What's the background?

Local 99, which represents teacher's aides, food-service workers, and other non-teachers in the Los Angeles Unified School District ecosystem, demanded a 30% across-the-board salary increase plus a $2/hour addition for the lowest-paid worker, reported the Los Angeles Times.

The LAUSD offered a 23% raise, starting with 2% retroactive hike as of the 2020-21 school year and ending with a 5% boost in 2024-25, among other perks. However, Local 99 turned down the offer and determined not to continue negotiations.
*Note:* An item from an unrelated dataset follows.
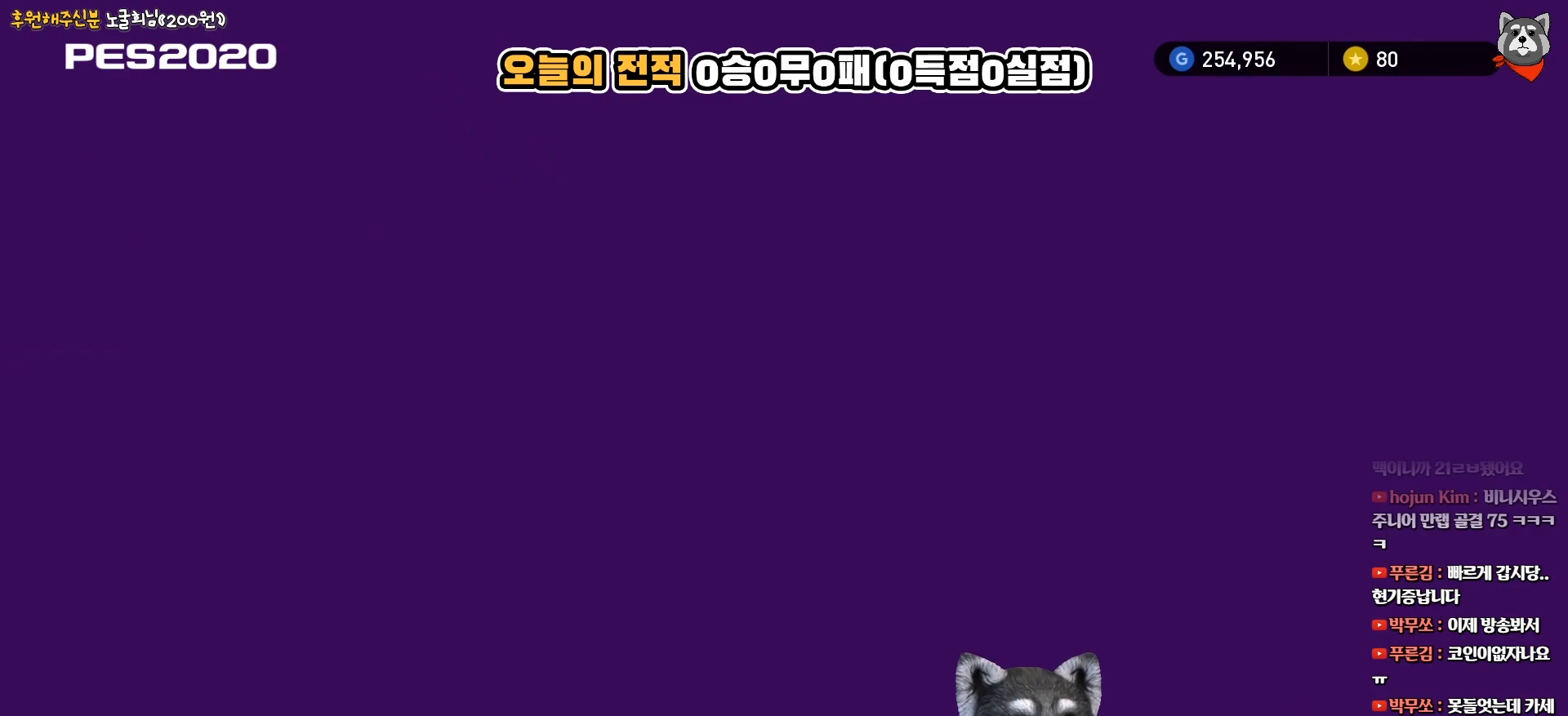
{"buttons": [], "right_stick": "center", "events": []}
When the union went on strike Tuesday, the Los Angeles teacher's union, United Teachers Los Angeles, urged its members to join Local 99 in a solidarity strike. This resulted in the closure of schools across the district.

Pedro Noguera, dean of the USC Rossier School of Education, said that the LAUSD "is losing money each day schools remain closed, which means they’ll have even less to negotiate with. The workers are losing both because they are grossly underpaid and because their action may further weaken the district which they rely upon for their livelihoods."
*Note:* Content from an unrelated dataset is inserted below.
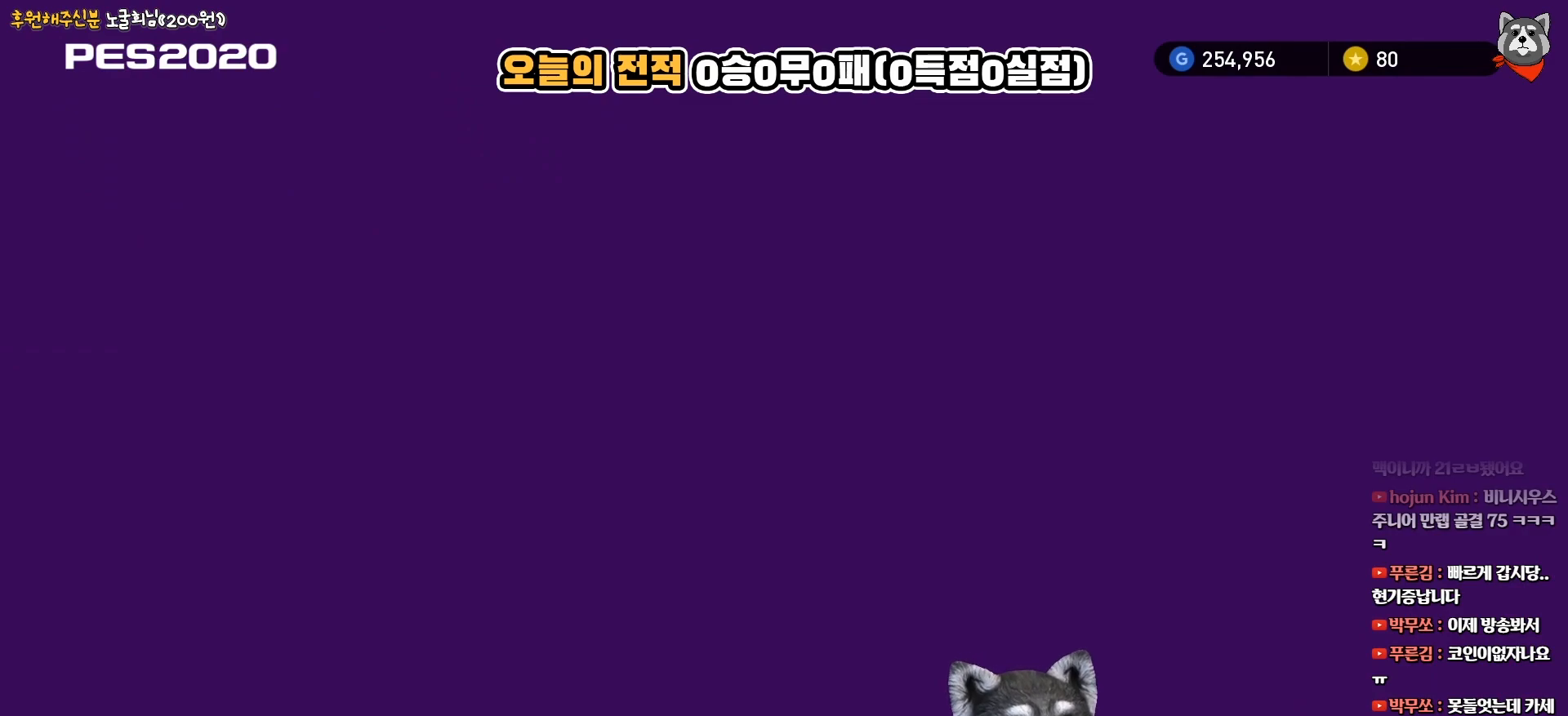
{"buttons": [], "right_stick": "center", "events": []}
More importantly, "kids are losing out on their education," said Noguera.

"Sadly, the disruption is occurring just as many were getting used to being in school again," Noguera added, referencing the disruption caused by the union-supported school closures during the pandemic.

A parent of one of the half-million kids ousted from a learning environment on account of the strike told CNN that the strike has highlighted the unreliability of the public school system.

Sea Krob, 32, said, "It’s really frustrating that the one thing that was supposed to be dependable is not."

Krob, still at college, said, "My partner is out of sick days for the year already – it’s March – so I am on the whims of whatever professor I have to have my kids come with me."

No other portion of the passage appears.